(Saved data entries)
────────
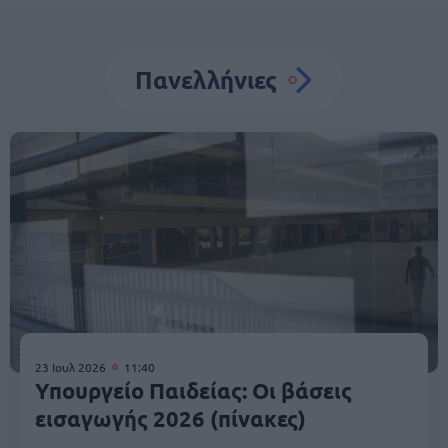
Πανελλήνιες
23 Ιουλ 2026
11:40
Υπουργείο Παιδείας: Οι βάσεις
εισαγωγής 2026 (πίνακες)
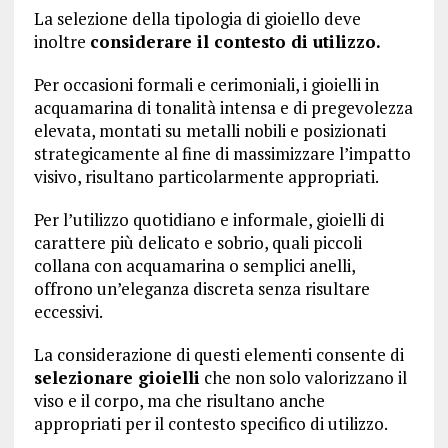
La selezione della tipologia di gioiello deve
inoltre
considerare il contesto di utilizzo.
Per occasioni formali e cerimoniali, i gioielli in
acquamarina di tonalità intensa e di pregevolezza
elevata, montati su metalli nobili e posizionati
strategicamente al fine di massimizzare l’impatto
visivo, risultano particolarmente appropriati.
Per l’utilizzo quotidiano e informale, gioielli di
carattere più delicato e sobrio, quali piccoli
collana con acquamarina o semplici anelli,
offrono un’eleganza discreta senza risultare
eccessivi.
La considerazione di questi elementi consente di
selezionare gioielli
che non solo valorizzano il
viso e il corpo, ma che risultano anche
appropriati per il contesto specifico di utilizzo.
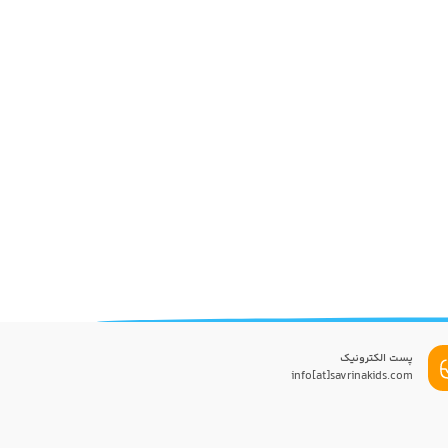
پست الکترونیک
info[at]savrinakids.com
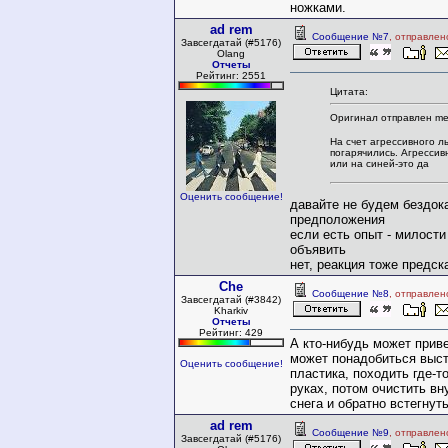
ножками.
ad rem
Сообщение №7
, отправлен
Завсегдатай (#5176)
Olang
Отчеты
Рейтинг: 2551
Цитата:
Оригинал отправлен me
На счет агрессивного л
погарячились. Агрессив
или на синей-это да
Оценить сообщение!
давайте не будем бездок
предположения
если есть опыт - милости
объявить
нет, реакция тоже предс
Che
Сообщение №8
, отправлен
Завсегдатай (#3842)
Kharkiv
Отчеты
Рейтинг: 429
А кто-нибудь может приве
может понадобиться выст
Оценить сообщение!
пластика, походить где-т
руках, потом очистить вн
снега и обратно встегнут
ad rem
Сообщение №9
, отправлен
Завсегдатай (#5176)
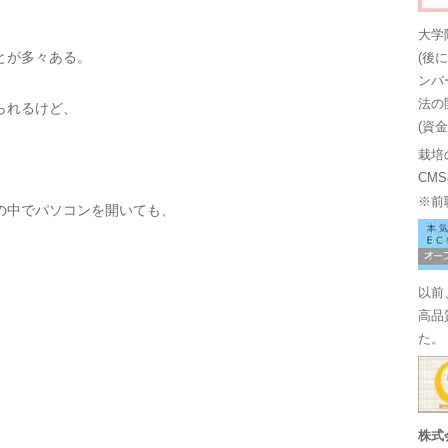
大学
とが多々ある。
(後
ンバ
法の
られるけど、
(資
栽培
CM
※前
の中でパソコンを開いても、
以前
高品
た。
株式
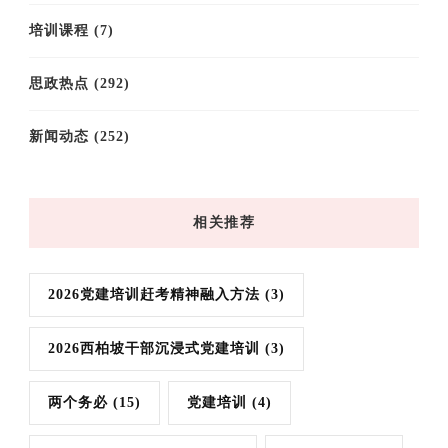
培训课程
(7)
思政热点
(292)
新闻动态
(252)
相关推荐
2026党建培训赶考精神融入方法
(3)
2026西柏坡干部沉浸式党建培训
(3)
两个务必
(15)
党建培训
(4)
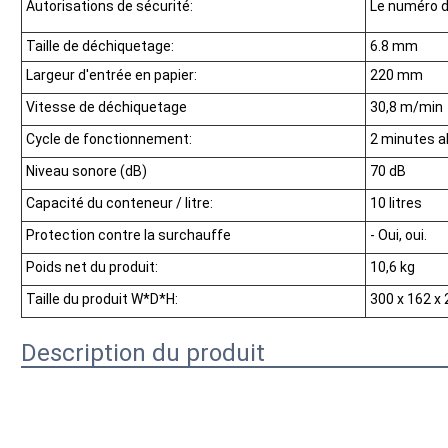
Autorisations de sécurité:
Le numéro de
Taille de déchiquetage:
6.8 mm
Largeur d'entrée en papier:
220 mm
Vitesse de déchiquetage
30,8 m/min
Cycle de fonctionnement:
2 minutes a
Niveau sonore (dB)
70 dB
Capacité du conteneur / litre:
10 litres
Protection contre la surchauffe
- Oui, oui.
Poids net du produit:
10,6 kg
Taille du produit W*D*H:
300 x 162 x
Description du produit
────────
• WHAT YOU NEED TO DO: Begin at the line above that has "Le numéro de" and stop after the line that has "Poids net du", copying each line exactly and adding nothing else.

• RESPONSE:
Le numéro de
Taille de déchiquetage:
6.8 mm
Largeur d'entrée en papier:
220 mm
Vitesse de déchiquetage
30,8 m/min
Cycle de fonctionnement:
2 minutes a
Niveau sonore (dB)
70 dB
Capacité du conteneur / litre:
10 litres
Protection contre la surchauffe
- Oui, oui.
Poids net du produit:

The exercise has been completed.